Offered by Silverstone Auctions | Birmingham, U.K. | November 9, 2019

Photo – Silverstone Auctions

The first-generation Range Rover was in production from 1970 through 1994. An eternity, in other words. This example is from the last year of Range Rover Classic production, and it was purchased new by the Sultan of Brunei, who commissioned Townley Cross Country Vehicles Ltd. to convert it into a limousine for his brother, Prince Jefri.

The conversion cost a lot of money and took nine months to complete. Townley Cross Country Vehicles did a number of these – several hundred perhaps – for wealthy Middle Eastern clients. This thing is tricked out. It has what I’ll call a “red-ass interior” with two seats up front, and three captain’s chairs in the rear, one of which is facing sideways. It also has an entertainment center of sorts with two TVs with VCRs. Break out the VHS tapes!

Power is from a 4.3-liter V8 making 200 horsepower… which probably is not enough grunt to get this huge thing moving all that quickly. It is pretty cool, though, and has fairly low mileage. It is expected to bring between $23,000-$31,000. Click here for more info and here for more from this sale.

Erskine Panel Delivery

1928 Erskine 51B Panel Truck

Offered by Mecum | Davenport, Iowa | November 7, 2019

Photo – Mecum

Erskine was introduced by Studebaker in 1927 as a low-priced brand and was named for company president Albert Erskine. It lasted through the 1930 model year when Studebaker dumped the idea and absorbed the line into its own.

What Erskine didn’t really do was commercial vehicles. Yet here we are. This is believed to be the only example of the Erskine Panel Truck produced, and it was built in 1928 as part of the Model 51 line, which was powered by a 43 horsepower 2.6-liter inline-six.

The truck was discovered in a warehouse in 1962 and later restored. It’s now being offered as part of Mecum’s “Antique Trucks” day at their massive tractor auction in Iowa. Click here for more info and here for more from this sale.

Update: Not sold, high bid of $19,000.

Monteverdi Sahara

1979 Monteverdi Sahara

Offered by Oldtimer Galerie | Toffen, Switzerland | October 19, 2019

Photo – Oldtimer Galerie

Peter Monteverdi’s Swiss car company produced some wild supercars, some Chrysler-based sedans, and some luxury off-roaders based on the very humble International Scout. Two such SUVs were produced: the Safari and the Sahara. Production began in 1977 and lasted through 1982, when IHC killed off the Scout.

Luxury SUVs were fairly rare in the late 1970s, and the Swiss market was pretty much limited to the Range Rover. Which is why Monteverdi pounced on the opportunity to offer a competitor. The Safari was bodied by Fissore, whereas the cheaper Sahara pretty much just used the Scout’s bodywork as-is.
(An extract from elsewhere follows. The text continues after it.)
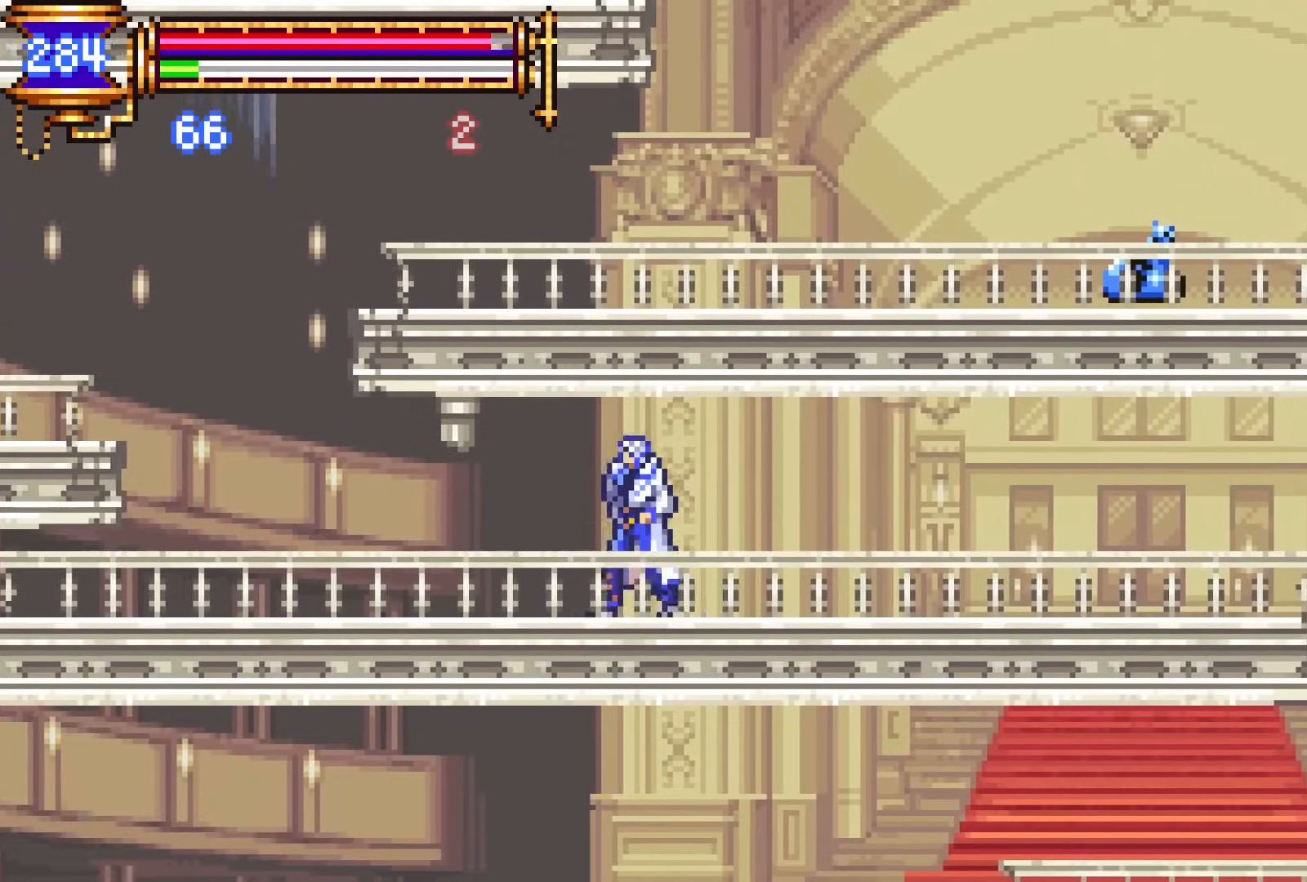
{"buttons": ["DPAD_LEFT"], "events": []}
This restored example is powered by a 5.7-liter IHC V8 good for 165 horsepower. The Sahara didn’t sell as well as the Safari, with as few as 30 examples having been built. This one is expected to bring between $30,000-$35,000. Click here for more info and here for more from this sale.

Atterbury Truck

1926 Atterbury 5-Ton Truck

Offered by Mecum | Chicago, Illinois | October 24-26, 2019

Photo – Mecum

Autocar has been a player in the heavy truck industry since 1908, and during some of that time, they were building passenger cars. Meanwhile, the Auto-Car Equipment Company was founded in 1904 in Buffalo, New York. When Autocar (of Pennsylvania) got into the truck business in ’08, Auto-Car, of Buffalo, whose sole business was trucks, changed their name to Buffalo.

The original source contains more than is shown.